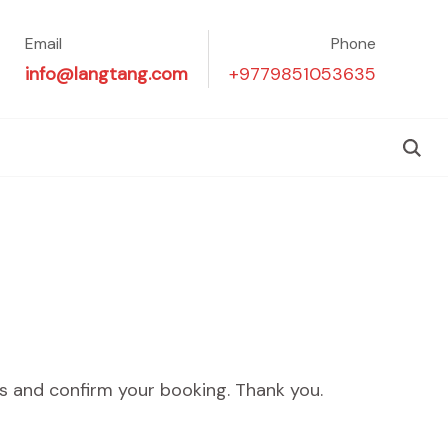
Email
Phone
info@langtang.com
+9779851053635
ers and confirm your booking. Thank you.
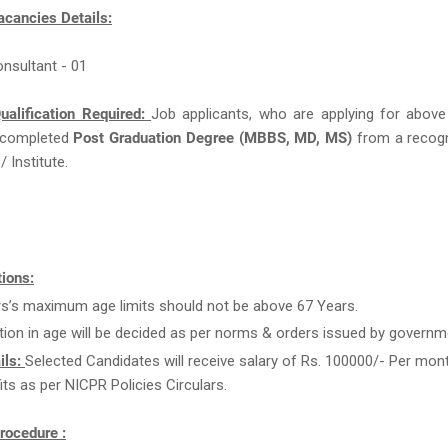
acancies Details:
onsultant - 01
ualification Required:
Job applicants, who are applying for above
 completed
Post Graduation Degree (MBBS, MD, MS)
from a recog
/ Institute.
ions:
rs’s maximum age limits should not be above 67 Years.
tion in age will be decided as per norms & orders issued by governm
ils:
Selected Candidates will receive salary of Rs. 100000/- Per mon
its as per NICPR Policies Circulars.
rocedure :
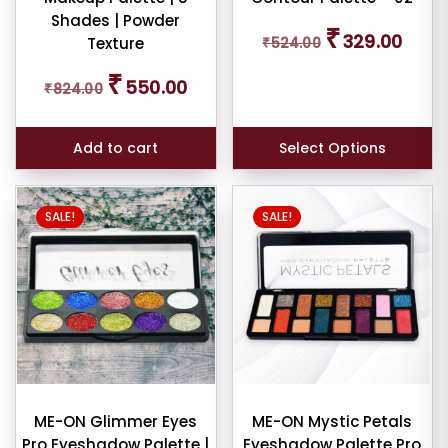
E
Shades | Powder
Original
Curren
₹
329.00
Texture
₹
524.00
price
price
was:
is:
Original
Current
₹
ce
550.00
₹
824.00
₹524.00.
₹329.0
price
price
was:
is:
₹824.00.
₹550.00.
Add to cart
Select Options
SALE!
SALE!
er
ult
iew
nt
ME-ON Glimmer Eyes
ME-ON Mystic Petals
Pro Eyeshadow Palette |
Eyeshadow Palette Pro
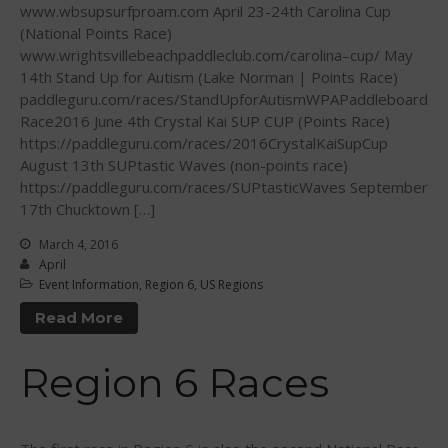
June 2012
www.wbsupsurfproam.com April 23-24th Carolina Cup
(National Points Race)
May 2012
www.wrightsvillebeachpaddleclub.com/carolina–cup/ May
April 2012
14th Stand Up for Autism (Lake Norman | Points Race)
March 2012
paddleguru.com/races/StandUpforAutismWPAPaddleboard
Race2016 June 4th Crystal Kai SUP CUP (Points Race)
February 2012
https://paddleguru.com/races/2016CrystalKaiSupCup
January 2012
August 13th SUPtastic Waves (non-points race)
December 2011
https://paddleguru.com/races/SUPtasticWaves September
17th Chucktown […]
November 2011
September 2011
March 4, 2016
April
August 2011
Event Information
,
Region 6
,
US Regions
July 2011
Read More
June 2011
May 2011
Region 6 Races
April 2011
March 2011
February 2011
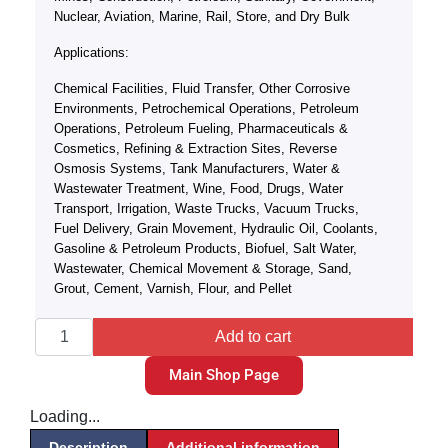
Nuclear, Aviation, Marine, Rail, Store, and Dry Bulk
Applications:
Chemical Facilities, Fluid Transfer, Other Corrosive
Environments, Petrochemical Operations, Petroleum
Operations, Petroleum Fueling, Pharmaceuticals &
Cosmetics, Refining & Extraction Sites, Reverse
Osmosis Systems, Tank Manufacturers, Water &
Wastewater Treatment, Wine, Food, Drugs, Water
Transport, Irrigation, Waste Trucks, Vacuum Trucks,
Fuel Delivery, Grain Movement, Hydraulic Oil, Coolants,
Gasoline & Petroleum Products, Biofuel, Salt Water,
Wastewater, Chemical Movement & Storage, Sand,
Grout, Cement, Varnish, Flour, and Pellet
Add to cart
Main Shop Page
Loading...
Description
Additional information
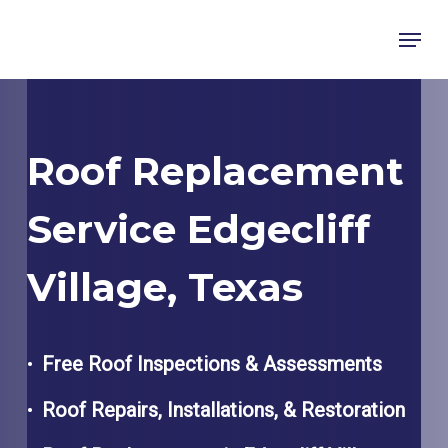
Skip
Menu
to
main
content
Roof Replacement
Service Edgecliff
Village, Texas
Free Roof Inspections & Assessments
Roof Repairs, Installations, & Restoration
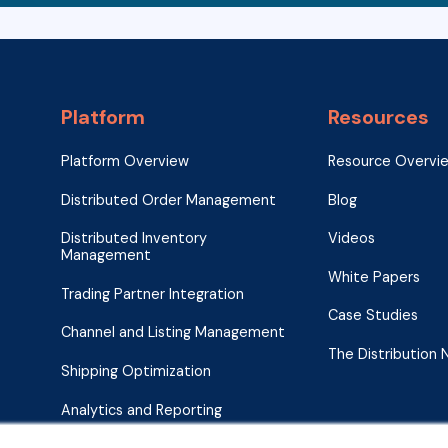
Platform
Resources
Platform Overview
Resource Overvi
Distributed Order Management
Blog
Distributed Inventory
Videos
Management
White Papers
Trading Partner Integration
Case Studies
Channel and Listing Management
The Distribution
Shipping Optimization
Analytics and Reporting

**Written task**. Could you give the entries again from the start through the line with "February 2011", swapping "Add to cart" for "Buy now" and changing nothing else, with the pictures left out?

**Task answer**.
Email
Phone
info@langtang.com
+9779851053635
ers and confirm your booking. Thank you.
acancies Details:
onsultant - 01
ualification Required:
Job applicants, who are applying for above
 completed
Post Graduation Degree (MBBS, MD, MS)
from a recog
/ Institute.
ions:
rs’s maximum age limits should not be above 67 Years.
tion in age will be decided as per norms & orders issued by governm
ils:
Selected Candidates will receive salary of Rs. 100000/- Per mon
its as per NICPR Policies Circulars.
rocedure :
E
Shades | Powder
Original
Curren
₹
329.00
Texture
₹
524.00
price
price
was:
is:
Original
Current
₹
ce
550.00
₹
824.00
₹524.00.
₹329.0
price
price
was:
is:
₹824.00.
₹550.00.
Buy now
Select Options
SALE!
SALE!
er
ult
iew
nt
ME-ON Glimmer Eyes
ME-ON Mystic Petals
Pro Eyeshadow Palette |
Eyeshadow Palette Pro
June 2012
www.wbsupsurfproam.com April 23-24th Carolina Cup
(National Points Race)
May 2012
www.wrightsvillebeachpaddleclub.com/carolina–cup/ May
April 2012
14th Stand Up for Autism (Lake Norman | Points Race)
March 2012
paddleguru.com/races/StandUpforAutismWPAPaddleboard
Race2016 June 4th Crystal Kai SUP CUP (Points Race)
February 2012
https://paddleguru.com/races/2016CrystalKaiSupCup
January 2012
August 13th SUPtastic Waves (non-points race)
December 2011
https://paddleguru.com/races/SUPtasticWaves September
17th Chucktown […]
November 2011
September 2011
March 4, 2016
April
August 2011
Event Information
,
Region 6
,
US Regions
July 2011
Read More
June 2011
May 2011
Region 6 Races
April 2011
March 2011
February 2011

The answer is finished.